In our 25 year history, my company has developed stationery packages for perhaps hundreds of clients. In the past few months, we’ve had a veritable run on them with several projects running concurrently through the studio. Writing similar proposals, evaluating scope and determining cost for a number of clients within a short period of time brought about an interesting internal discussion about the value of designing something as basic as a stationery package.
The crux of the debate centered on whether or not the same set of deliverables could logically and justifiably be priced at different levels based on differing perceived and more important for this situation, real value to the client. We all know that creative fees are ultimately worth whatever someone is willing to pay, but in this situation, we were talking about whether or not it was possible to validate pricing through consideration of both internal and external aspects involved in the project.
Our internal discussion was inspired by two similar stationery projects for two very different clients:
Client #1 — small, startup company with a few employees and tremendous potential but no history, revenues or brand recognition of significance
Client #2 — larger, established company with multiple offices, more than a thousand employees and a long history of success within their industry resulting in substantial brand equity/awareness
The deliverables were the same: A basic stationery package consisting of first and second sheets of letterhead, envelopes, mailing labels and business cards. Production costs, including typesetting and printing, were not a part of the creative fees determination.
There were two positions presented during this discussion, each is summarized briefly below:
Position #1 — Stationery is a simple thing, how can we charge a lot for it? Virtually any designer worth their salt can do a good job and complete it quickly. Plus, there’s really only so much you can do and the quick-print shops such as Fedex Kinko’s have devalued the process (irrespective of quality) over time.
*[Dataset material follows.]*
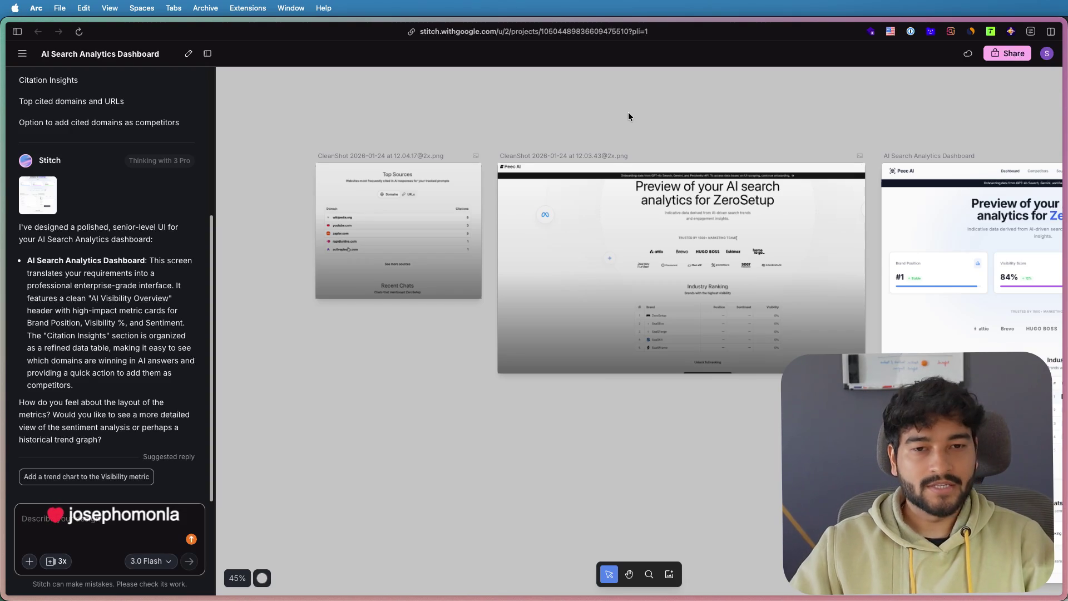
drag(714, 115, 569, 117)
Position #2 — It is about more than the actual deliverables…other factors should be considered into pricing. Specifically, factors relative to the client’s situation such as heavy utilization, production requirements and brand equity are valid arguments to price a stationery package higher due to different perceived and real values.
The arguably controversial, but ultimately prevailing argument for the purpose of writing the proposal, was that the larger client would have greater brand exposure through the greater utilization of its various stationery items. When a client uses your work a hundred thousand times a year, you have likely brought greater value (perceived, real or both) to them than a client that will use it one thousand times a year.
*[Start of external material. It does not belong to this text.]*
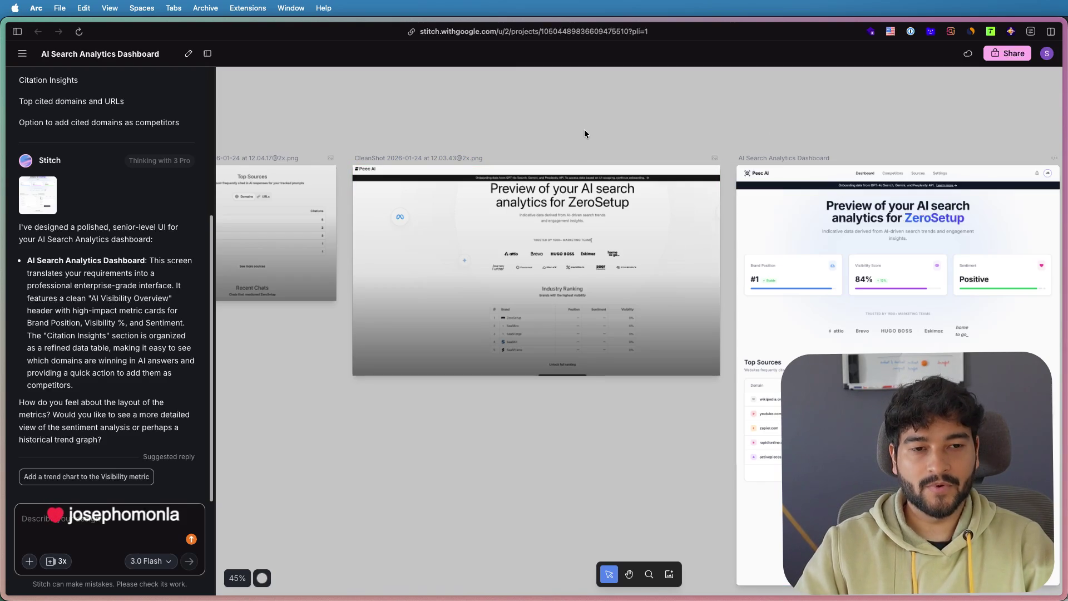
click(514, 215)
scroll(510, 216, up, 3)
In effect, the stakes become higher on multiple levels: more employees using more pieces of stationery result in more people receiving and interacting with pieces of stationery. Other contributing factors which endorsed or influenced justification of a higher price included the observed financial standing of the client, the estimated amount of work required to present creative and ultimately gain approval in a larger organization with potentially more decision-makers/stakeholders than a smaller company. To lesser extents, the client’s longer history and greater brand awareness also played a role in pricing.
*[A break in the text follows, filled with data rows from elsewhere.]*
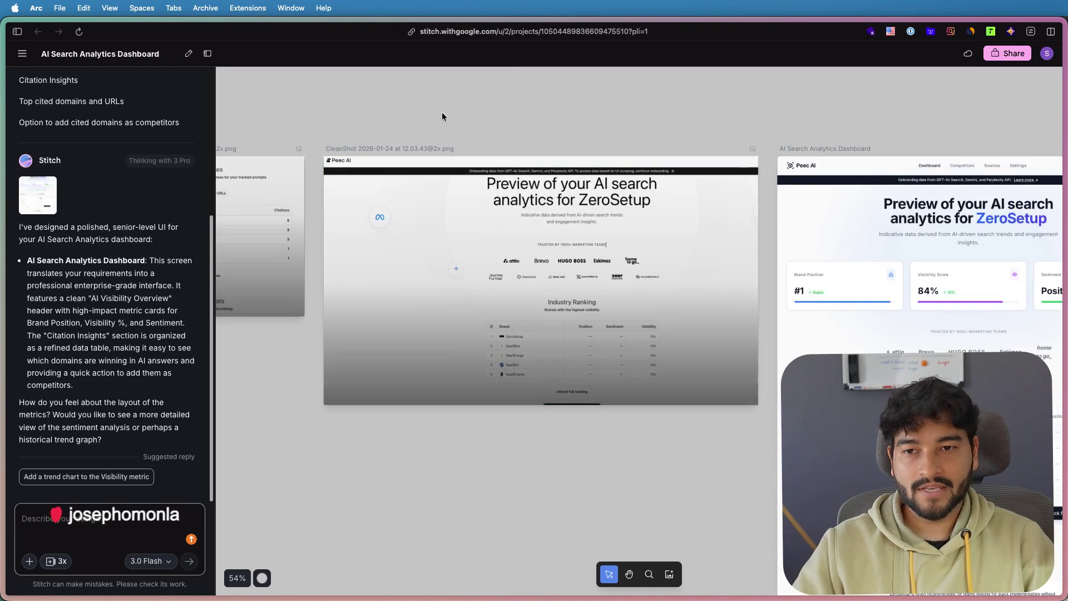
mouse_move(441, 112)
mouse_down()
mouse_move(572, 122)
mouse_move(531, 116)
mouse_up()
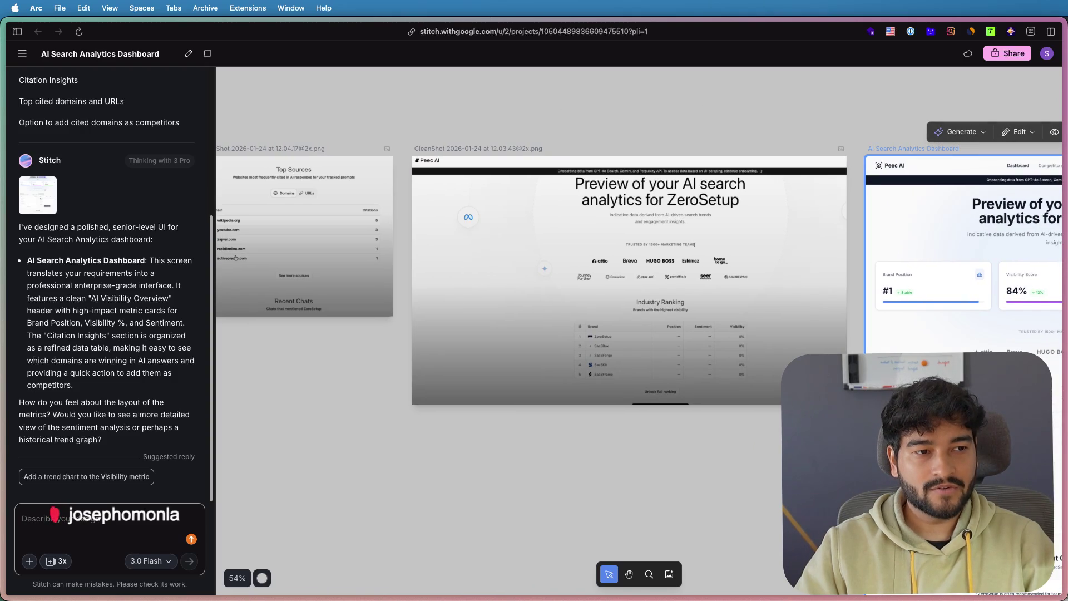
key(super+Tab)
After an “enthusiastic” discussion, it was determined that we’d test this theory by pricing the work higher for the larger client. We also took care to define the deliverables and process in our proposal in a manner slightly more comprehensive to complement the higher price. To the surprise of some in our studio, the client didn’t bat an eyelash at the price (although they did express price sensitivity for a few other projects that we were pricing at the same time). Beyond the value of design issues, we’ll also keep a close eye on the time logged to determine what kind of impact the variations in each company’s situation have on things internally as the projects progress.
In conclusion, it is our belief that this simple scenario is a microcosm of a much larger issue that all designers face on a daily basis, obtaining recognition (both strategically and financially) for the value that design plays in the success of business. Just because a kid can buy a copy of Dreamweaver and build a Web site from their parent’s garage doesn’t mean all Web sites should be done for peanuts. Similarly, just because Office Depot, Fedex Kinko’s and other, similar quick-turn companies offer stationery at extremely low cost, doesn’t mean that designers should reduce their fees. It is up to the creative community to stand their ground and educate and/or reinforce the value that design and creativity brings to the table. The most successful justifications will provide thoughtful reinforcement of both the real and perceived values offered by working with a dedicated design firm or professional.
Anyway… that’s our recent story. Care to weigh in with your thoughts and experiences?
Ben Friedman is a partner at Iconologic, a 25 year old branding company located in Midtown Atlanta.
I've never been a huge fan of 'value-added' pricing for design. If you are having a difficult time justifying charging more for the same amount of work for larger clients internally, then I'll wager that the clients would have a hard time with it as well if they knew of the discrepancy. Is it more profitable for the design firm/agency? Yes, in the short term. But for small firms (like ours), I've found a standard hourly rate for our services to be a better path to a long term relationship.